P. M. French, for respondent.

MARTIN, J. We are of the opinion that this ordinance is reasonable; that the legislature authorized its adoption; that the statute in pursuance of which it was passed was valid; and, consequently, that the defendant's appeal cannot be sustained.

It follows that the judgment appealed from should be affirmed. The questions certified to this court are answered as follows: (1) The common council of the city of Rochester had authority, under its charter, to pass the ordinance under consideration. (2) The ordinance in question is not unreasonable or an undue restraint of a lawful trade or business, nor a restraint upon the lawful and beneficial use of private property.

O'BRIEN, BARTLETT, HAIGHT, VANN, and LANDON, JJ., concur; PARKER, C. J., not sitting. Judgment affirmed, with costs.

Springfield Water Co. v. Burgess, etc., of Borough of Darby. (Supreme Court of Pennsylvania, May 27, 1901.) [49 Atl. Rep. 275.]

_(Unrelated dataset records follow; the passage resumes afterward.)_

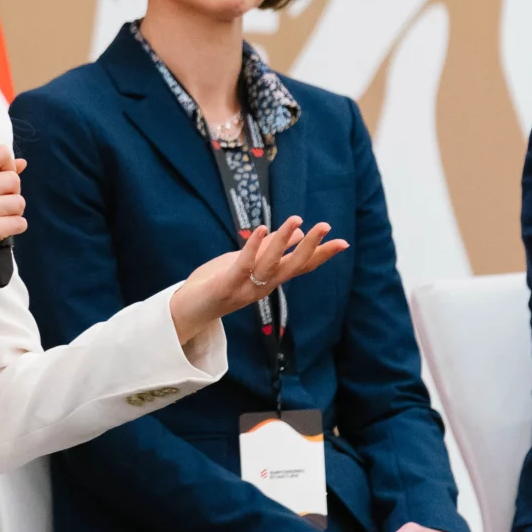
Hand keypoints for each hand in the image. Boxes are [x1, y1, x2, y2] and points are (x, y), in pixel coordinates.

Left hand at [170, 216, 348, 344]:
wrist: (188, 311)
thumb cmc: (218, 283)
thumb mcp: (247, 262)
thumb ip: (270, 250)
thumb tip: (297, 234)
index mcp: (269, 280)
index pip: (300, 266)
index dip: (321, 254)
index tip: (344, 242)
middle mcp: (263, 287)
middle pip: (292, 267)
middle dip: (310, 247)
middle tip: (326, 227)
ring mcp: (246, 288)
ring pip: (271, 264)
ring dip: (284, 242)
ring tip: (297, 220)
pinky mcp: (226, 286)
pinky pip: (243, 265)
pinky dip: (253, 247)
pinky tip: (261, 229)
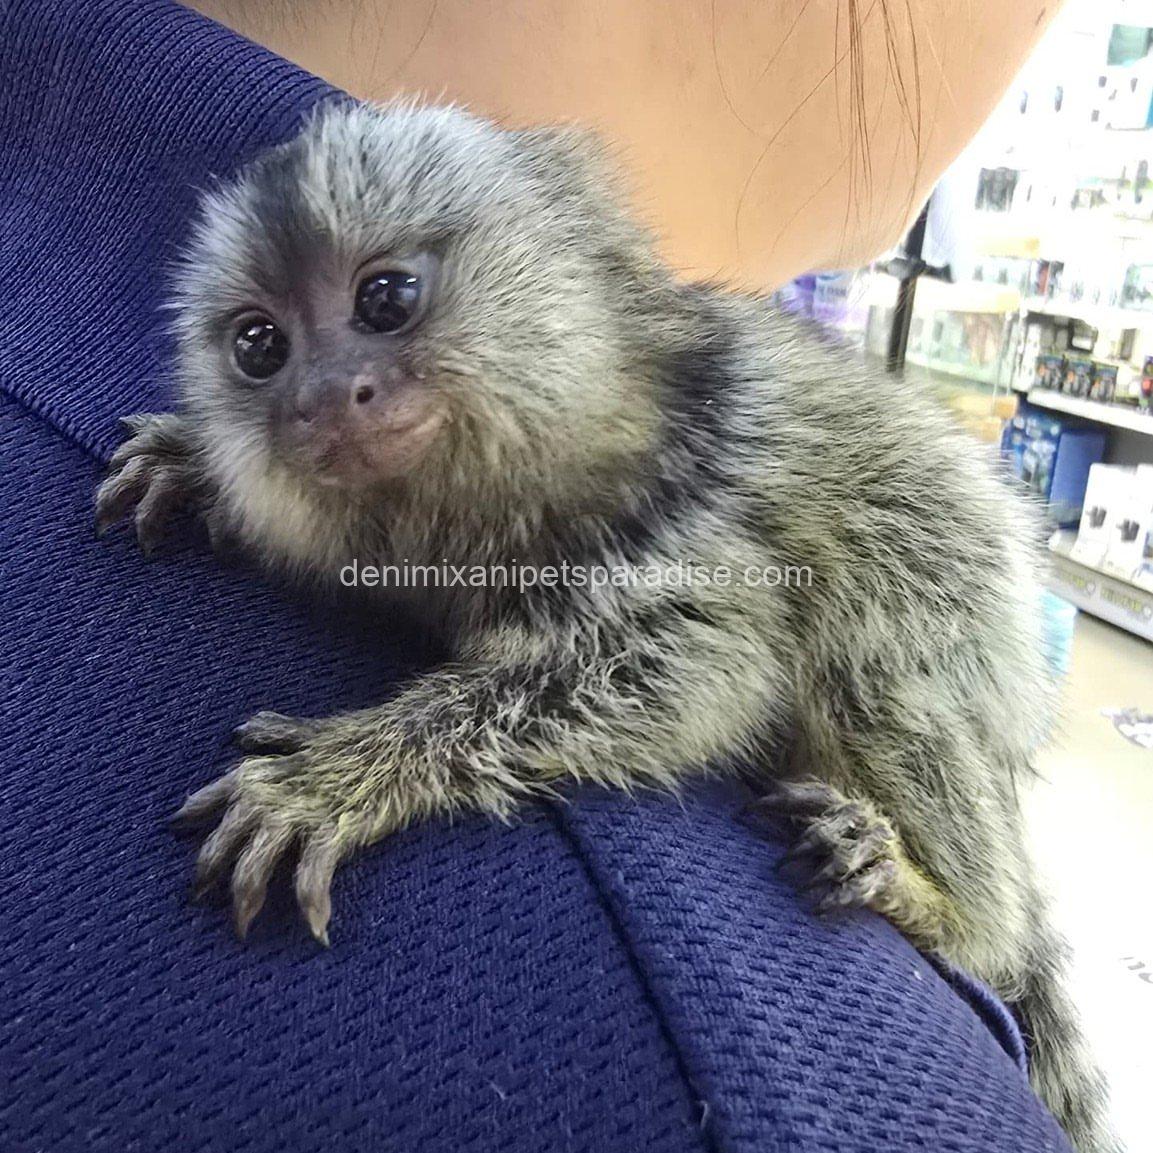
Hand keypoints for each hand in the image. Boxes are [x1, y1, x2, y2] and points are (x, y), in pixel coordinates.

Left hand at [174, 711, 384, 944]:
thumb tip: (241, 733)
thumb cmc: (362, 736)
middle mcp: (270, 794)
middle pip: (225, 844)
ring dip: (246, 902)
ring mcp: (299, 815)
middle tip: (201, 901)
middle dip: (209, 875)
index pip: (212, 798)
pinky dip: (312, 906)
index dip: (193, 818)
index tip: (177, 832)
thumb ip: (274, 735)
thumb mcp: (310, 731)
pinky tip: (317, 930)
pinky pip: (311, 879)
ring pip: (254, 867)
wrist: (410, 741)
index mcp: (261, 770)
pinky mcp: (332, 832)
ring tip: (243, 929)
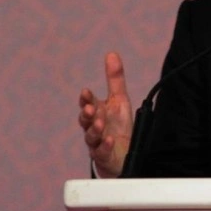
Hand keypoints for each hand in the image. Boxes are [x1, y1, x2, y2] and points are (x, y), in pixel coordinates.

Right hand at [78, 52, 133, 177]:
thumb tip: (111, 54)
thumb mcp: (120, 100)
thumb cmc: (118, 126)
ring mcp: (97, 142)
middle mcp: (94, 127)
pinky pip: (101, 153)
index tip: (86, 92)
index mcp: (97, 112)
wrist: (124, 154)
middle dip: (87, 114)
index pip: (88, 104)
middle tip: (90, 108)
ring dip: (94, 129)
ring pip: (91, 137)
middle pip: (85, 121)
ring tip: (100, 123)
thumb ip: (114, 79)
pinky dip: (104, 146)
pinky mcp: (103, 157)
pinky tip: (109, 141)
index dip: (86, 99)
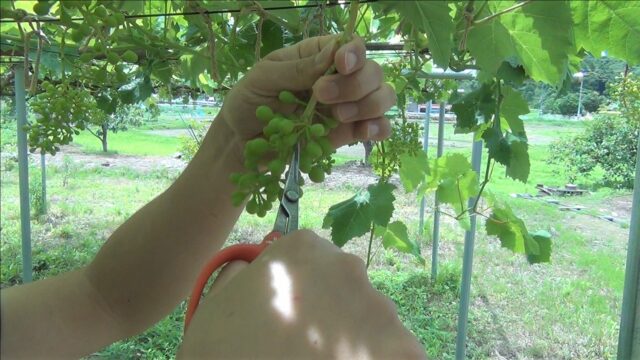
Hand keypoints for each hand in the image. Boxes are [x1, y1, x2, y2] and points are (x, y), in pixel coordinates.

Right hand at [179, 230, 425, 358]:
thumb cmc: (223, 353)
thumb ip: (242, 273)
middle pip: (344, 290)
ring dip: (353, 339)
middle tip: (303, 348)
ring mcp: (379, 308)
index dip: (300, 294)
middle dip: (331, 314)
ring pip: (370, 321)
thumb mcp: (216, 303)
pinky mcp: (404, 349)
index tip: (289, 319)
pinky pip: (394, 352)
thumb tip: (253, 264)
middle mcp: (348, 267)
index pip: (312, 263)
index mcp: (302, 249)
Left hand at [216, 35, 394, 148]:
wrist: (242, 143)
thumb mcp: (264, 78)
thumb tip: (332, 54)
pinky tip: (363, 132)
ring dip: (367, 104)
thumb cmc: (248, 103)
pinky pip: (378, 127)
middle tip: (321, 96)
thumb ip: (298, 68)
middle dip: (354, 83)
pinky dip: (378, 128)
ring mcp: (347, 106)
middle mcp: (339, 79)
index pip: (350, 46)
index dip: (354, 53)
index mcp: (317, 57)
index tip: (341, 64)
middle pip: (372, 71)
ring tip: (337, 116)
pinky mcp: (347, 134)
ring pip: (382, 97)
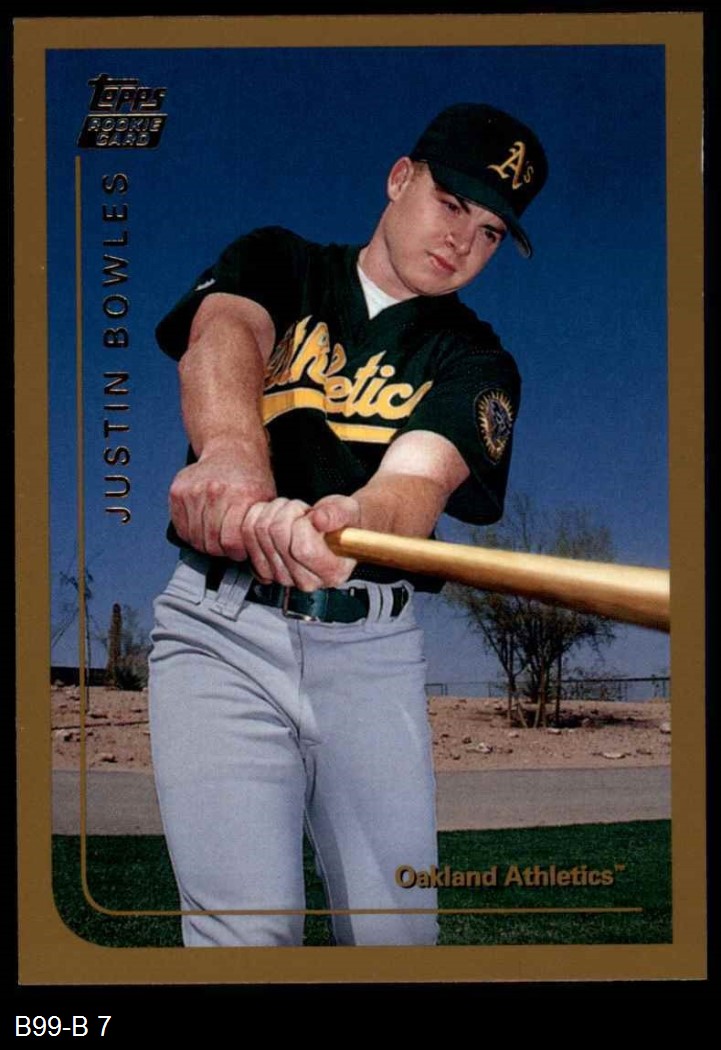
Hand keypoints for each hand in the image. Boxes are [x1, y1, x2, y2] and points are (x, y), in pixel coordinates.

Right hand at [168, 440, 275, 559]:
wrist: (231, 449)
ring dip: (205, 542)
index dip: (236, 553)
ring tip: (217, 535)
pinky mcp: (178, 492)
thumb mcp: (266, 499)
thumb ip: (258, 526)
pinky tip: (203, 526)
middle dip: (221, 550)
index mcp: (240, 496)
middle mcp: (215, 492)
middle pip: (211, 542)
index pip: (231, 542)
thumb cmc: (250, 476)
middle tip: (228, 545)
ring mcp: (193, 491)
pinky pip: (181, 527)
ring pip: (194, 538)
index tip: (239, 552)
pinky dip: (191, 533)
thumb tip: (256, 552)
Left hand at [241, 494, 360, 590]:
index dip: (304, 524)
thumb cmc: (342, 524)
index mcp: (331, 573)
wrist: (332, 531)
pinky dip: (259, 515)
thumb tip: (320, 519)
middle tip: (304, 513)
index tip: (313, 518)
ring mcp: (282, 577)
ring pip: (260, 531)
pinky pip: (247, 532)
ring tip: (293, 515)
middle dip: (290, 512)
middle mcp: (306, 581)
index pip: (303, 549)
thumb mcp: (349, 511)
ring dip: (276, 511)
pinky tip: (277, 518)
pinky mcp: (263, 568)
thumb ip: (338, 514)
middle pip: (278, 536)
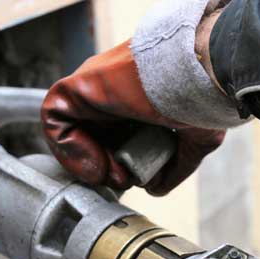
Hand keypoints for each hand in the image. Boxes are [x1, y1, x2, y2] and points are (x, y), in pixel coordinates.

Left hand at [41, 41, 224, 195]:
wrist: (201, 70)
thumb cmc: (203, 94)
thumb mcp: (196, 137)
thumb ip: (175, 165)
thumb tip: (155, 188)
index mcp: (135, 98)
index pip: (113, 137)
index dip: (119, 164)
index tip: (136, 178)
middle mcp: (109, 92)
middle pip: (92, 138)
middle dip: (105, 166)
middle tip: (124, 178)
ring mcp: (90, 88)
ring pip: (72, 133)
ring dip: (88, 163)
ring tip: (113, 172)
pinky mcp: (74, 88)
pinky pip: (55, 124)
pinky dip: (70, 151)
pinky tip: (99, 162)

Ordinance Regulating Connections with Water Pipes-Reasonableness. An ordinance regulating the making of openings, laying pipes, etc., in streets is a reasonable exercise of the police power, and therefore binding on a water company, it requiring a permit prior to the making of an opening, the paying of a fee of $3 by an applicant for a permit, and the giving by him of an obligation, with sureties, conditioned that the excavation shall be properly filled, and providing that the length of the excavation for which a permit may be granted shall not exceed 300 feet, and shall remain in force not exceeding 10 days.